Casablancas, essential
when it was programmed at the Barbican in 2008. And that recording is now included on the compilation album Seven Scenes from Hamlet when it was programmed at the Barbican in 2008. And that recording is now included in the compilation album Casablancas. The essential collection (Columna Música, 2026), along with a collection of works performed by the London Sinfonietta, the Casals Quartet, the Diotima Quartet, and the Chamber Orchestra of the Teatre Lliure.
From the rehearsals in London of Seven Scenes from Hamlet he recalls a very curious anecdote about how well the public is regarded in the United Kingdom. "There was a character who one day approached me and said: 'Listen, in this passage there is a missing verse from Hamlet'. It must be an error.' And I told him no, that I had removed it expressly for dramaturgical reasons.
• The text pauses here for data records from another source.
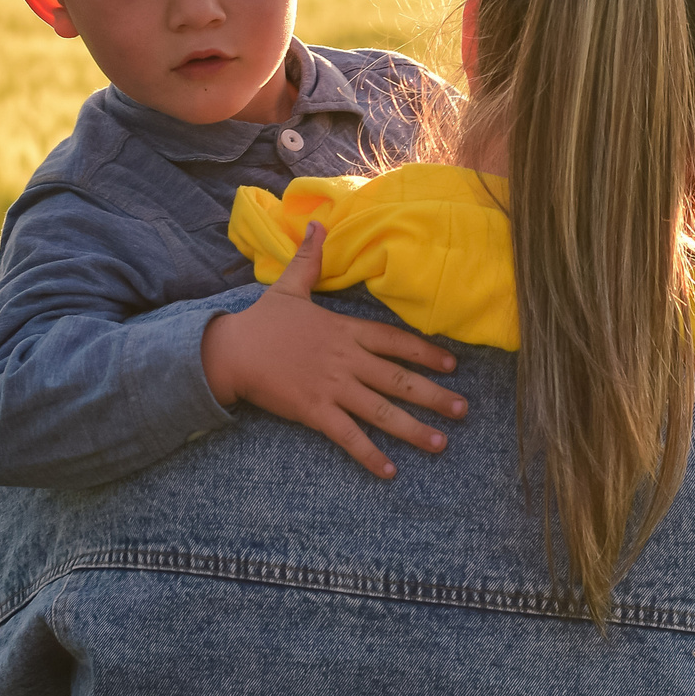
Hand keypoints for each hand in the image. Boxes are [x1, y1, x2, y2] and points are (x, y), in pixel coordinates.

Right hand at [200, 222, 468, 479]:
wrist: (230, 351)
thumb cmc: (261, 321)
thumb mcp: (289, 286)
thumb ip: (309, 260)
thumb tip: (318, 224)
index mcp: (345, 330)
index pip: (394, 341)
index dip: (425, 353)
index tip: (452, 365)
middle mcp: (346, 359)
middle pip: (398, 379)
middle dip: (434, 396)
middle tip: (463, 410)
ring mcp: (332, 387)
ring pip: (381, 410)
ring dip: (413, 429)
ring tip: (441, 444)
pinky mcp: (314, 411)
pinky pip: (348, 436)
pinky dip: (370, 454)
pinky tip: (390, 472)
And then he commented: 'Ah, very well, but do you know what happens? That listeners could call us warning us that a verse is missing.' The character in question was one of the heads of the BBC. It's not to make a bad comparison, but what would happen here if we skipped a verse by Verdaguer?" he explains.
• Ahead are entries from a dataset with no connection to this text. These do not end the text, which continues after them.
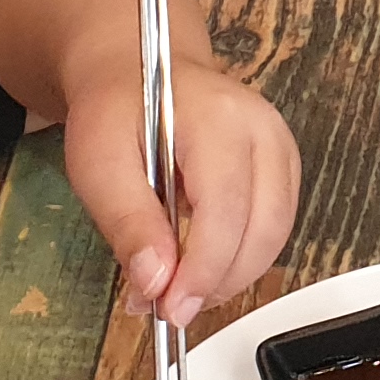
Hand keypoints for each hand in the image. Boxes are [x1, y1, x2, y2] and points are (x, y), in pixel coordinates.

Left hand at [64, 57, 298, 328]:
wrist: (137, 70)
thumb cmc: (115, 110)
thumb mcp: (97, 164)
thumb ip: (127, 223)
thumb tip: (155, 282)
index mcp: (218, 119)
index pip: (226, 210)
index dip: (201, 270)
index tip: (170, 308)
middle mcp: (263, 130)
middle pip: (263, 229)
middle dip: (218, 282)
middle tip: (169, 308)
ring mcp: (280, 147)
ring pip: (276, 235)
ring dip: (231, 276)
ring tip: (180, 290)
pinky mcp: (282, 167)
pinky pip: (275, 228)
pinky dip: (242, 259)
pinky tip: (202, 267)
Without leaving the English context, he recalls another anecdote about the first time the London Sinfonietta recorded a work by Casablancas. "We went to a church, and everything went very well. After three days of work, I thanked the sound technician and asked him if he could do me a favor. 'I know what you want to ask me: the recording of the first take. It's the best.' He was the technician who had recorded Britten's operas!"
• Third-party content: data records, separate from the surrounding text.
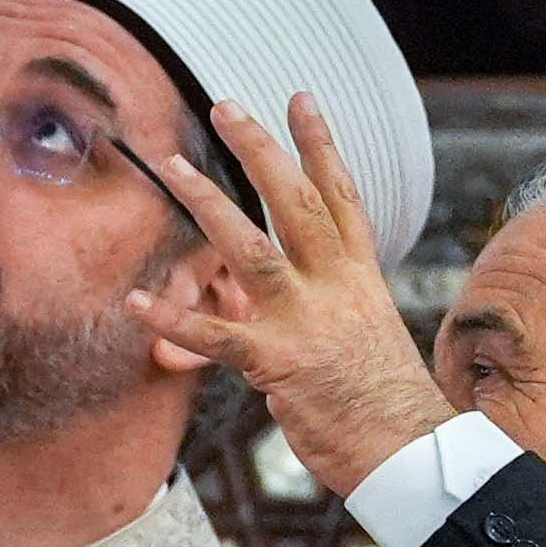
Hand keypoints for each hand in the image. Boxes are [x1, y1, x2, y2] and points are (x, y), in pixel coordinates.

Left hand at [123, 91, 451, 502]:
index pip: (340, 196)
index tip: (300, 97)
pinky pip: (215, 337)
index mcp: (360, 277)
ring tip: (173, 168)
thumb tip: (239, 300)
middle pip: (295, 202)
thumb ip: (297, 311)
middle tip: (224, 105)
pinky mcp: (279, 362)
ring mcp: (308, 321)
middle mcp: (336, 287)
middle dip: (259, 149)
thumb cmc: (379, 401)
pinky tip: (135, 302)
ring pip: (252, 249)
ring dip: (210, 205)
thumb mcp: (351, 339)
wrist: (410, 450)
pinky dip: (173, 320)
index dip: (319, 145)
Casablancas simultaneously conveys exultant enthusiasm and a serious demeanor when considering that things could be better. The compilation album closes with Celebració (a variation of the Patum de Berga), a work from 2001 performed by the Teatre Lliure Chamber Orchestra, the same ensemble that had premiered Set escenes de Hamlet (1989). "It was a brilliant concert, at the new Lliure venue just inaugurated at the Palau de l'Agricultura, in Montjuïc. And then everything went to hell," recalls Casablancas about the end of that orchestra created in 1985 by Josep Pons, Lluís Vidal and Jaume Cortadellas and promoted by Fabià Puigserver to create a stable music core at the Teatre Lliure. "The Lliure orchestra was very important for the cultural heartbeat of the city, and everyone knows who ruined it," says Casablancas. The ensemble disappeared when Àlex Rigola took over the direction of the theater in the 2002-2003 season. "The Teatre Lliure Chamber Orchestra had extraordinary musicians, and one of its great virtues was that there were people who came from jazz. They were very open and basically played the music they believed in, in very diverse styles and languages," he explains. Casablancas, as the jury of the Tomás Luis de Victoria prize recognizes, fully resonates with that spirit.